O que fazer =
**1.** No texto sobre Toffoli no comando do STF, qual artista Toffoli citou ao falar do tempo?
**2.** Escreva a continuação do texto sobre Toffoli no comando do STF, começando logo após a última frase.

Trecho da página =
****************

Toffoli conclamou os mais diversos grupos sociais ao diálogo, defendeu o fim de preconceitos e enfatizou o mandamento constitucional de que deve haver harmonia entre os Poderes. "A harmonia e o respeito mútuo entre os Poderes da República são mandamentos constitucionais. Não somos mais nem menos que os outros Poderes. Com eles e ao lado deles, harmoniosamente, servimos à nação brasileira. Por isso, nós, juízes, precisamos ter prudência", afirmou.

Protagonismo

Toffoli assume o comando do STF em um momento de protagonismo do Judiciário, de polarização política e às vésperas de uma eleição presidencial imprevisível. "É dever do Judiciário pacificar os conflitos em tempo socialmente tolerável. Já dizia Cazuza, 'Porque o tempo, o tempo não para'. É a hora e a vez da cultura da pacificação e da harmonização social, do estímulo às soluções consensuais, à mediação e à conciliação".

Conflitos

No início de sua fala, Barroso afirmou que a democracia não é um regime de consenso, mas de resolução das diferenças no plano institucional. E disse que, apesar de às vezes ter visão de mundo diversa da de Toffoli, ambos trabalham para a resolução dos conflitos de modo democrático. No mundo jurídico, Barroso é apontado como "linha-dura" na área criminal, sendo por vezes chamado de punitivista.

Toffoli, por outro lado, é apontado como garantista. Foi dele a iniciativa de, em junho, soltar o ex-ministro José Dirceu, que cumpria pena após ser condenado em 2ª instância na Lava- Jato.

A procuradora-geral da República, Raquel Dodge, também enfatizou em seu discurso a necessidade de se respeitar as divergências. "A autoridade de uma corte é alcançada quando as várias vozes se fazem uma", disse Dodge.

OAB-CE

O advogado e conselheiro federal da OAB-CE, Ricardo Bacelar, lembrou que Toffoli assume a presidência em um "momento delicado" para o Brasil. "Espero que Toffoli fortaleça o papel das instituições para garantir a ordem e paz social. Ele tem uma missão importante pela frente de pacificar o Brasil, cumprir a Constituição e agir com retidão", disse Bacelar.

Sobre a celeridade judicial, defendida pela, agora, ex-presidente da Corte, a ministra Carmen Lúcia, Bacelar afirmou que Toffoli deve continuar com o mesmo projeto em vista da enorme quantidade de processos que "sufocam" o Judiciário. "A justiça não tem dado uma resposta satisfatória, tem que passar por um processo de modernização e gestão mais voltada a celeridade e desburocratização dos processos", observou.

****************

Entradas de dados =
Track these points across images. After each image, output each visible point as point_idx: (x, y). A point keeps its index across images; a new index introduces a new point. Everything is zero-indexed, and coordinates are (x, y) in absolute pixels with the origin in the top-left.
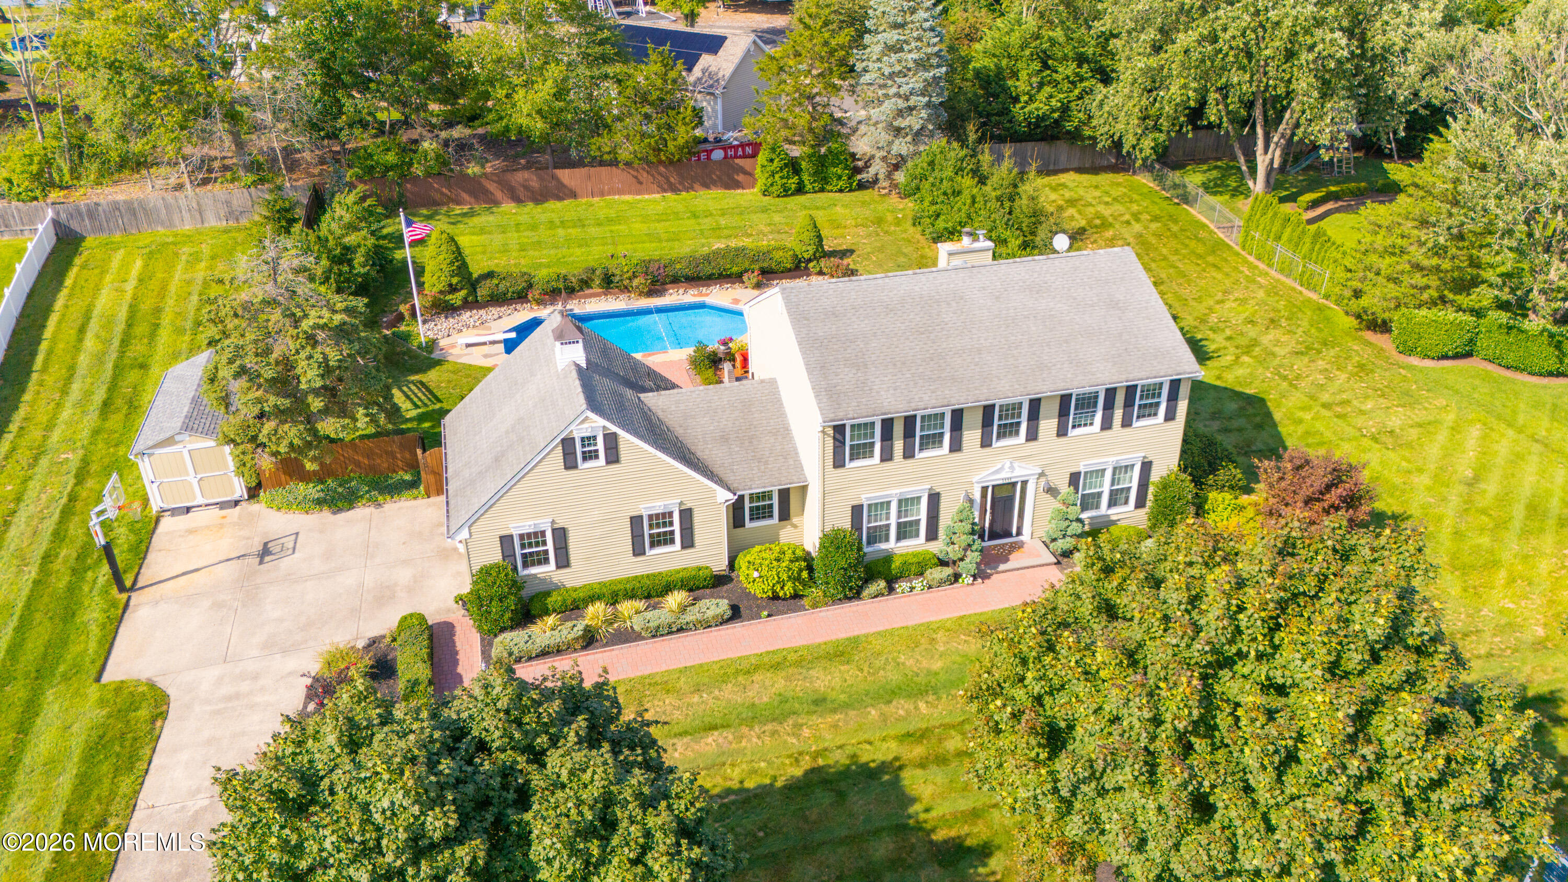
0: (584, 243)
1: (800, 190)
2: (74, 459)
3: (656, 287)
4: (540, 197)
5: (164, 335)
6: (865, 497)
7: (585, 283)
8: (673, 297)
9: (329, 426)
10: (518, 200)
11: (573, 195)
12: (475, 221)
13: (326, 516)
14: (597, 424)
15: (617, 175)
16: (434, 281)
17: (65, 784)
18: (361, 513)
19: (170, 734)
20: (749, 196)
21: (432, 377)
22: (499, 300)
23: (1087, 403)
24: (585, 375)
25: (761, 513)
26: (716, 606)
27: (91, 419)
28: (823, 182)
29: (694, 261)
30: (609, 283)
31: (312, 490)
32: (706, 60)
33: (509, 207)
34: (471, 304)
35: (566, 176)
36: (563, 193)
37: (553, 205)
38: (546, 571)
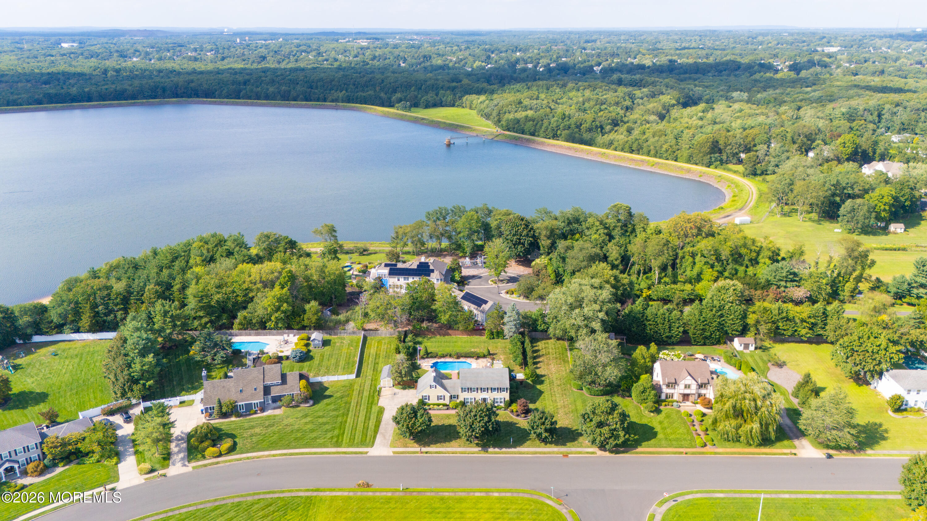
0: (449, 347)
1: (493, 338)
2: (370, 377)
3: (458, 358)
4: (444, 335)
5: (381, 358)
6: (466, 397)
7: (447, 356)
8: (462, 360)
9: (405, 379)
10: (440, 335)
11: (450, 335)
12: (432, 340)
13: (402, 390)
14: (434, 384)
15: (459, 332)
16: (422, 353)
17: (376, 414)
18: (407, 391)
19: (385, 412)
20: (484, 338)
21: (419, 371)
22: (432, 357)
23: (495, 389)
24: (435, 378)
25: (454, 397)
26: (446, 408)
27: (372, 372)
28: (498, 337)
29: (466, 354)
30: (451, 356)
31: (401, 387)
32: (484, 306)
33: (438, 337)
34: (427, 358)
35: (450, 331)
36: (448, 334)
37: (446, 337)
38: (427, 401)
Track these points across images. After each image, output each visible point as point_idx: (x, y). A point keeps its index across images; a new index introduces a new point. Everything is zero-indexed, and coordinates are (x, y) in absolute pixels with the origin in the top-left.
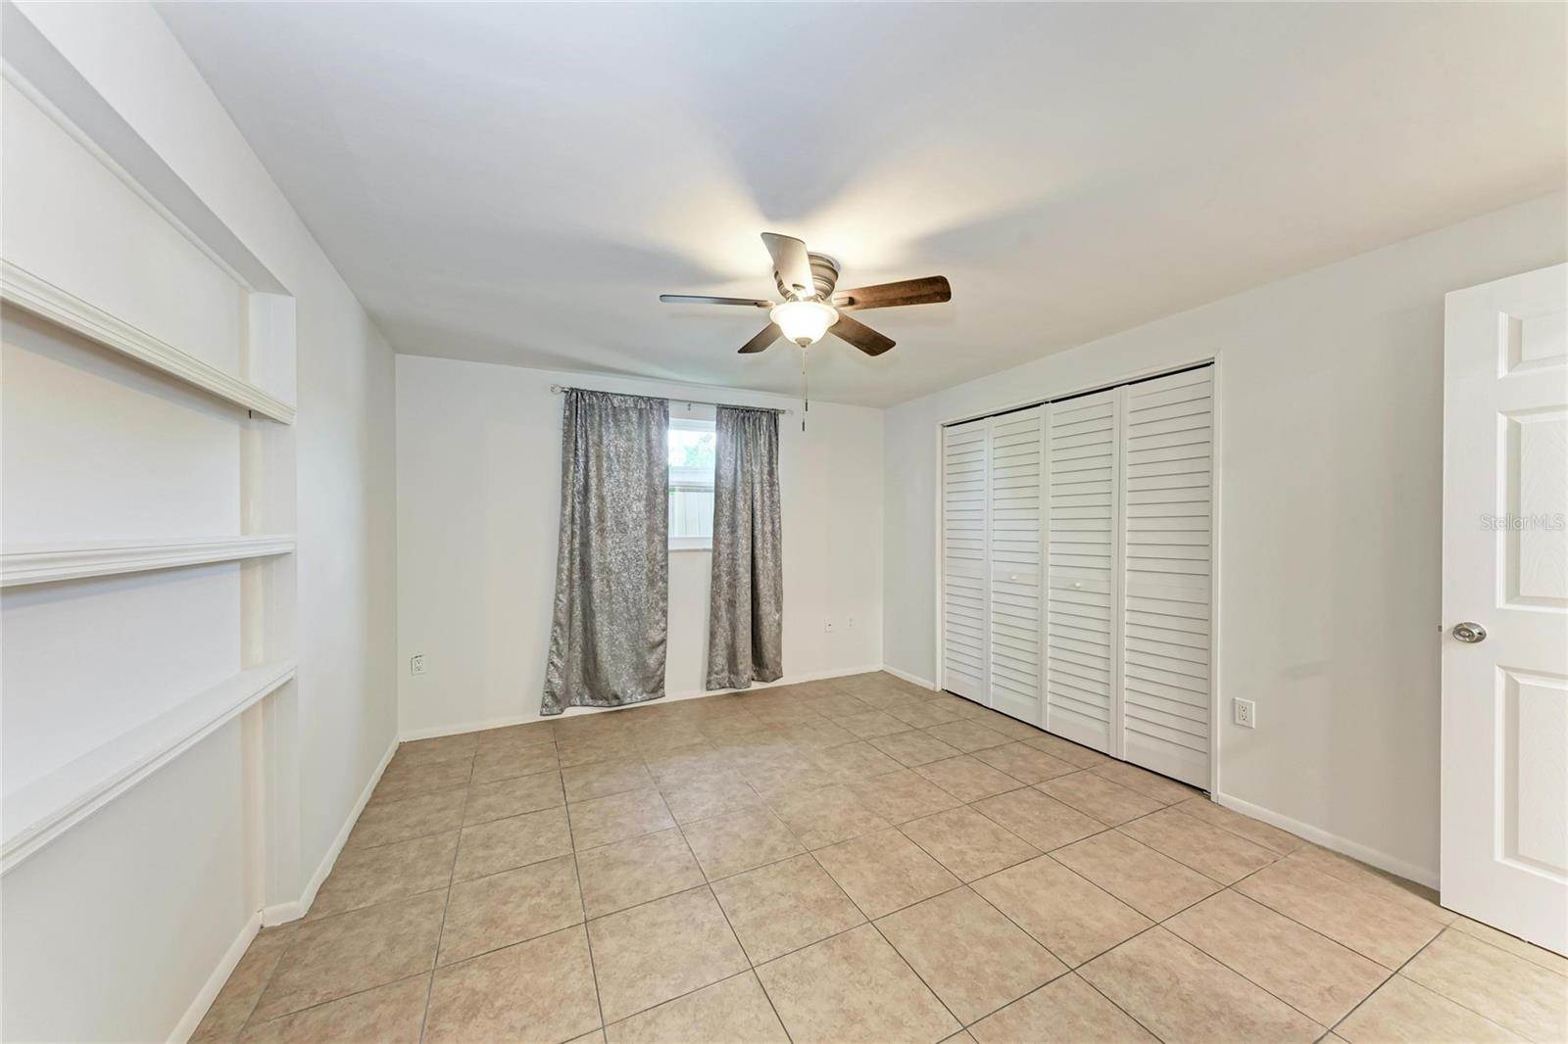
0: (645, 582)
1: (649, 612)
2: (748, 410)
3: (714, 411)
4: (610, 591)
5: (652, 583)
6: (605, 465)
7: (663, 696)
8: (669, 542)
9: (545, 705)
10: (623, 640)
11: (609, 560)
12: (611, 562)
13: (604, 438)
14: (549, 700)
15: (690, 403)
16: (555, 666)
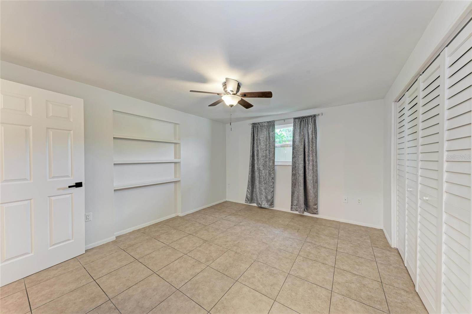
0: (268, 174)
1: (269, 182)
2: (303, 118)
3: (292, 120)
4: (260, 175)
5: (270, 174)
6: (259, 142)
7: (273, 207)
8: (275, 162)
9: (246, 200)
10: (263, 189)
11: (259, 167)
12: (260, 167)
13: (259, 134)
14: (247, 199)
15: (284, 120)
16: (248, 192)
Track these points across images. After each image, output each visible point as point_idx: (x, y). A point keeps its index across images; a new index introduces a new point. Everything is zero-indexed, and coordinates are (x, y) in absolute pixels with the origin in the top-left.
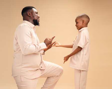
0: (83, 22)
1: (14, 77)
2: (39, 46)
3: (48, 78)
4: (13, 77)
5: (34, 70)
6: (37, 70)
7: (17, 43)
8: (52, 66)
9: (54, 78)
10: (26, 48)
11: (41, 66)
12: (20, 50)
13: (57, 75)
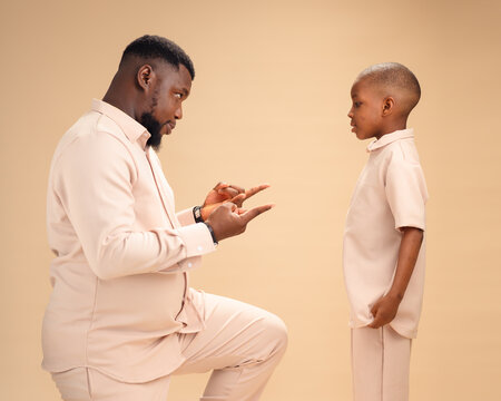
0: (388, 106)
1: (54, 374)
2: (175, 241)
3: (217, 372)
4: (50, 376)
5: (150, 340)
6: (163, 338)
7: (65, 219)
8: (232, 317)
9: (245, 371)
10: (107, 249)
11: (184, 318)
12: (81, 251)
13: (256, 357)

****************

Respostas =
**1.** Cazuza.

**2.**
As críticas em torno do papel do STF, de julgar e não legislar, também foram levadas em conta pelo advogado cearense. De acordo com Bacelar, as hierarquias dos Poderes precisam ser respeitadas e nem Judiciário e Executivo devem legislar. "É importante respeitar as hierarquias dos poderes e ter cada um no seu quadrado. Espero que a gente tenha um caminho mais transparente pela frente".

Perfil

Ministro ajudou a delimitar delação premiada no STF

Natural de Marília (SP), Toffoli chega à presidência do STF nove anos após se tornar ministro, nomeado em outubro de 2009 pelo então presidente Luiz Inácio Lula da Silva. Sua experiência com o Executivo e o Legislativo lhe rendeu capital político, na avaliação de colegas -atributo que deverá ser útil neste momento de protagonismo do Judiciário. Ele foi advogado-geral da União (2007-09) e subchefe para Assuntos Jurídicos da Casa Civil (2003-05) nos governos Lula.

Atuou na Prefeitura de São Paulo em 2001 na gestão de Marta Suplicy, então no PT, assessorou a liderança do partido na Câmara dos Deputados(1995-2000). No STF, veio dele a definição de que a delação premiada, se trata apenas de um meio de obtenção de prova, um ponto de partida para a coleta de documentos, e não uma prova em si. O ministro é autor de decisões polêmicas na seara criminal, como a que libertou, em junho, o ex-ministro José Dirceu, que cumpria pena após ter sido condenado em segunda instância na Lava-Jato.